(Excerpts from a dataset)
▼

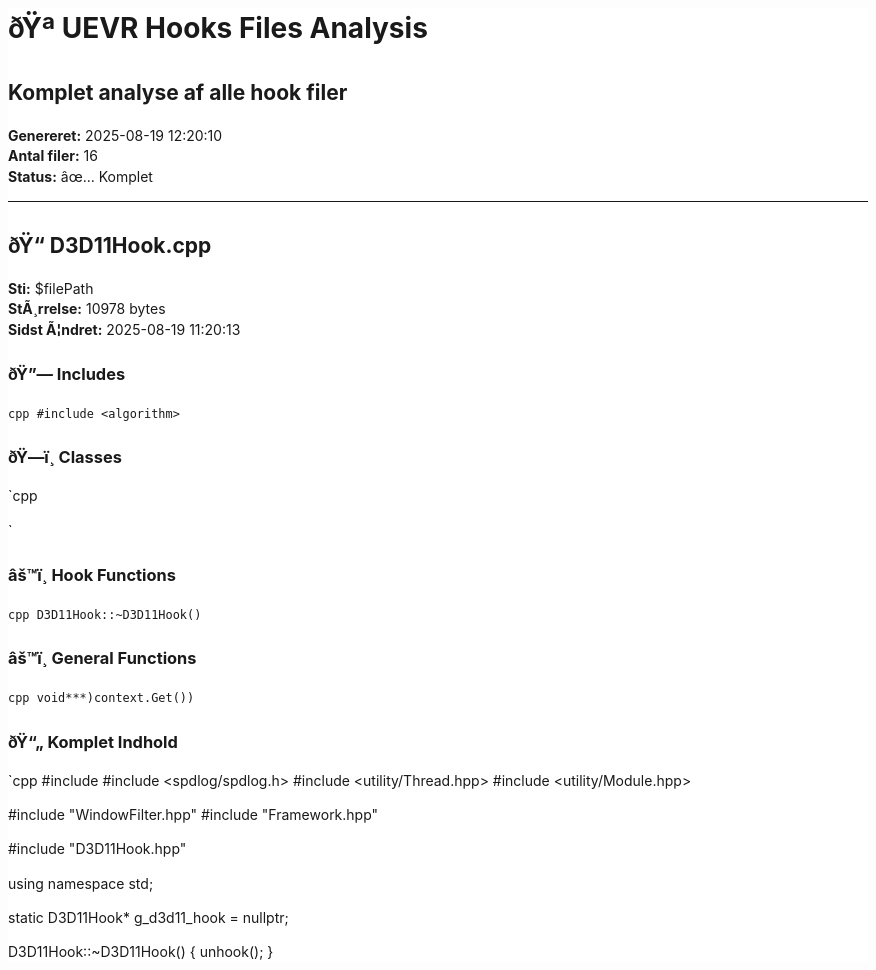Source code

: ﻿# ðŸª UEVR Hooks Files Analysis
## Komplet analyse af alle hook filer

**Genereret:** 2025-08-19 12:20:10  
**Antal filer:** 16  
**Status:** âœ… Komplet

---

## ðŸ“ D3D11Hook.cpp
**Sti:** $filePath  
**StÃ¸rrelse:** 10978 bytes  
**Sidst Ã¦ndret:** 2025-08-19 11:20:13

### ðŸ”— Includes
`cpp
#include <algorithm>
`

### ðŸ—ï¸ Classes
`cpp

`

### âš™ï¸ Hook Functions
`cpp
D3D11Hook::~D3D11Hook()
`

### âš™ï¸ General Functions
`cpp
void***)context.Get())
`

### ðŸ“„ Komplet Indhold
`cpp
#include <algorithm>
#include <spdlog/spdlog.h>
#include <utility/Thread.hpp>
#include <utility/Module.hpp>

#include "WindowFilter.hpp"
#include "Framework.hpp"

#include "D3D11Hook.hpp"

using namespace std;

static D3D11Hook* g_d3d11_hook = nullptr;

D3D11Hook::~D3D11Hook() {
    unhook();
}
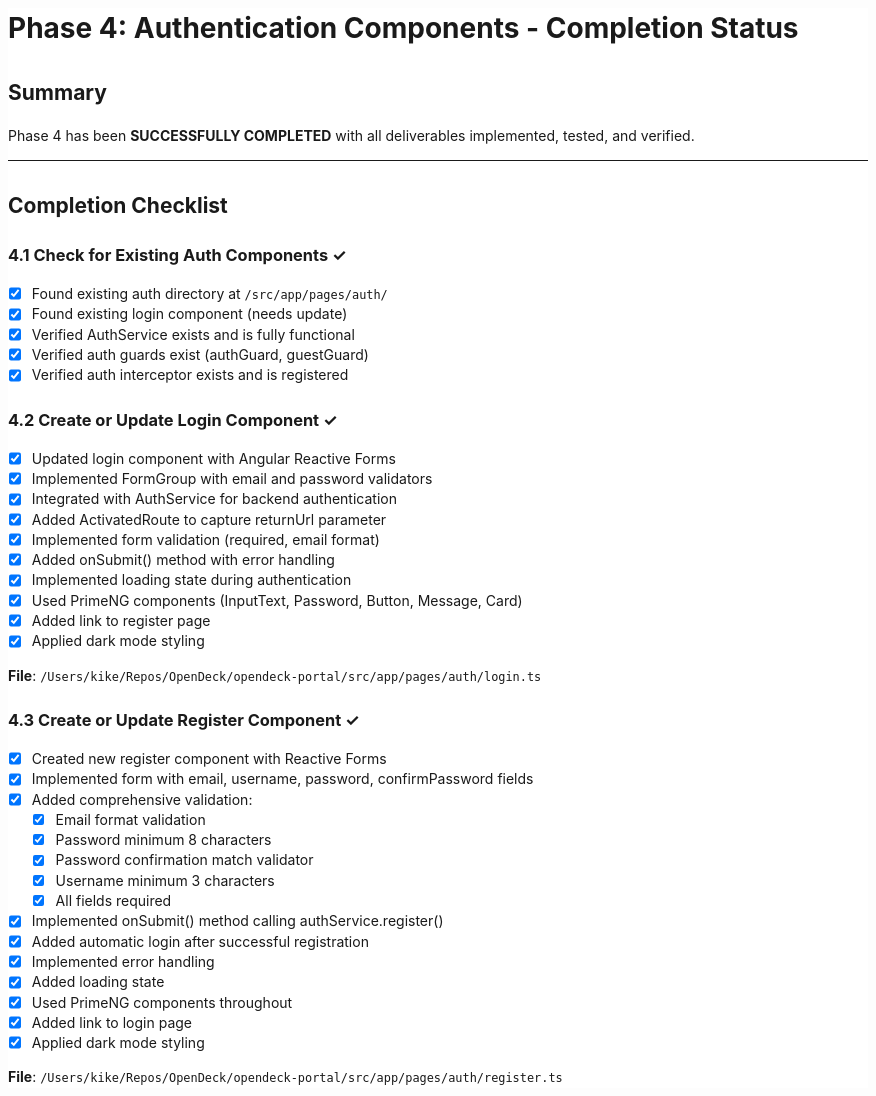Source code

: # Phase 4: Authentication Components - Completion Status

## Summary
Phase 4 has been **SUCCESSFULLY COMPLETED** with all deliverables implemented, tested, and verified.

---

## Completion Checklist

### 4.1 Check for Existing Auth Components ✓
- [x] Found existing auth directory at `/src/app/pages/auth/`
- [x] Found existing login component (needs update)
- [x] Verified AuthService exists and is fully functional
- [x] Verified auth guards exist (authGuard, guestGuard)
- [x] Verified auth interceptor exists and is registered

### 4.2 Create or Update Login Component ✓
- [x] Updated login component with Angular Reactive Forms
- [x] Implemented FormGroup with email and password validators
- [x] Integrated with AuthService for backend authentication
- [x] Added ActivatedRoute to capture returnUrl parameter
- [x] Implemented form validation (required, email format)
- [x] Added onSubmit() method with error handling
- [x] Implemented loading state during authentication
- [x] Used PrimeNG components (InputText, Password, Button, Message, Card)
- [x] Added link to register page
- [x] Applied dark mode styling

**File**: `/Users/kike/Repos/OpenDeck/opendeck-portal/src/app/pages/auth/login.ts`

### 4.3 Create or Update Register Component ✓
- [x] Created new register component with Reactive Forms
- [x] Implemented form with email, username, password, confirmPassword fields
- [x] Added comprehensive validation:
  - [x] Email format validation
  - [x] Password minimum 8 characters
  - [x] Password confirmation match validator
  - [x] Username minimum 3 characters
  - [x] All fields required
- [x] Implemented onSubmit() method calling authService.register()
- [x] Added automatic login after successful registration
- [x] Implemented error handling
- [x] Added loading state
- [x] Used PrimeNG components throughout
- [x] Added link to login page
- [x] Applied dark mode styling

**File**: `/Users/kike/Repos/OpenDeck/opendeck-portal/src/app/pages/auth/register.ts`
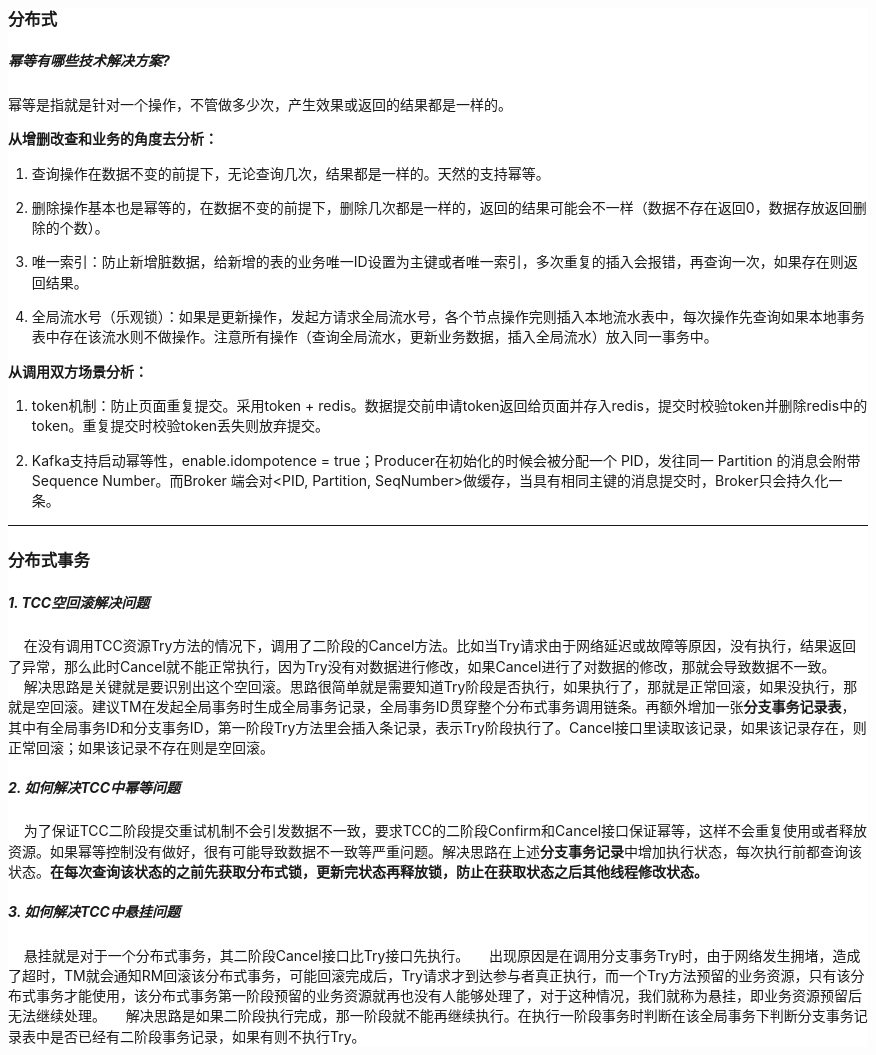 
### 分布式

##### 幂等有哪些技术解决方案?

幂等是指就是针对一个操作，不管做多少次，产生效果或返回的结果都是一样的。

**从增删改查和业务的角度去分析：**

1. 查询操作在数据不变的前提下，无论查询几次，结果都是一样的。天然的支持幂等。

2. 删除操作基本也是幂等的，在数据不变的前提下，删除几次都是一样的，返回的结果可能会不一样（数据不存在返回0，数据存放返回删除的个数）。

3. 唯一索引：防止新增脏数据，给新增的表的业务唯一ID设置为主键或者唯一索引，多次重复的插入会报错，再查询一次，如果存在则返回结果。

4. 全局流水号（乐观锁）：如果是更新操作，发起方请求全局流水号，各个节点操作完则插入本地流水表中，每次操作先查询如果本地事务表中存在该流水则不做操作。注意所有操作（查询全局流水，更新业务数据，插入全局流水）放入同一事务中。

**从调用双方场景分析：**

1. token机制：防止页面重复提交。采用token + redis。数据提交前申请token返回给页面并存入redis，提交时校验token并删除redis中的token。重复提交时校验token丢失则放弃提交。

2. Kafka支持启动幂等性，enable.idompotence = true；Producer在初始化的时候会被分配一个 PID，发往同一 Partition 的消息会附带 Sequence Number。而Broker 端会对<PID, Partition, SeqNumber>做缓存，当具有相同主键的消息提交时，Broker只会持久化一条。

---

### 分布式事务

##### 1. TCC空回滚解决问题

    在没有调用TCC资源Try方法的情况下，调用了二阶段的Cancel方法。比如当Try请求由于网络延迟或故障等原因，没有执行，结果返回了异常，那么此时Cancel就不能正常执行，因为Try没有对数据进行修改，如果Cancel进行了对数据的修改，那就会导致数据不一致。
    解决思路是关键就是要识别出这个空回滚。思路很简单就是需要知道Try阶段是否执行，如果执行了，那就是正常回滚，如果没执行，那就是空回滚。建议TM在发起全局事务时生成全局事务记录，全局事务ID贯穿整个分布式事务调用链条。再额外增加一张**分支事务记录表**，其中有全局事务ID和分支事务ID，第一阶段Try方法里会插入条记录，表示Try阶段执行了。Cancel接口里读取该记录，如果该记录存在，则正常回滚；如果该记录不存在则是空回滚。

##### 2. 如何解决TCC中幂等问题

    为了保证TCC二阶段提交重试机制不会引发数据不一致，要求TCC的二阶段Confirm和Cancel接口保证幂等，这样不会重复使用或者释放资源。如果幂等控制没有做好，很有可能导致数据不一致等严重问题。解决思路在上述**分支事务记录**中增加执行状态，每次执行前都查询该状态。**在每次查询该状态的之前先获取分布式锁，更新完状态再释放锁，防止在获取状态之后其他线程修改状态。**

##### 3. 如何解决TCC中悬挂问题

    悬挂就是对于一个分布式事务，其二阶段Cancel接口比Try接口先执行。
    出现原因是在调用分支事务Try时，由于网络发生拥堵，造成了超时，TM就会通知RM回滚该分布式事务，可能回滚完成后，Try请求才到达参与者真正执行，而一个Try方法预留的业务资源，只有该分布式事务才能使用，该分布式事务第一阶段预留的业务资源就再也没有人能够处理了，对于这种情况，我们就称为悬挂，即业务资源预留后无法继续处理。
    解决思路是如果二阶段执行完成，那一阶段就不能再继续执行。在执行一阶段事务时判断在该全局事务下判断分支事务记录表中是否已经有二阶段事务记录，如果有则不执行Try。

▲

_WORK INSTRUCTION_: Look through the entries, and return every line that the word "PrimeNG" appears in.

_SOLUTION TO THE PROBLEM_:
- [x] Used PrimeNG components (InputText, Password, Button, Message, Card)
- [x] Used PrimeNG components throughout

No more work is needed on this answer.